Recorded data

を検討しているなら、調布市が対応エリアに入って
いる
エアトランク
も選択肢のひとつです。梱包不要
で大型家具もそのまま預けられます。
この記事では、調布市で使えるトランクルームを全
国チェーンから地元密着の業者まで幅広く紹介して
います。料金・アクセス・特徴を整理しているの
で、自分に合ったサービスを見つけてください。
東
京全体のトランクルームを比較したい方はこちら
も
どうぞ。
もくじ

▸ Problem: Each entry above is to be copied out exactly as written.

▸ Result for this exercise:
を検討しているなら、調布市が対応エリアに入って
いる
エアトランク
も選択肢のひとつです。梱包不要
で大型家具もそのまま預けられます。
この記事では、調布市で使えるトランクルームを全
国チェーンから地元密着の業者まで幅広く紹介して
います。料金・アクセス・特徴を整理しているの
で、自分に合ったサービスを見つけてください。
東
京全体のトランクルームを比較したい方はこちら
も
どうぞ。
もくじ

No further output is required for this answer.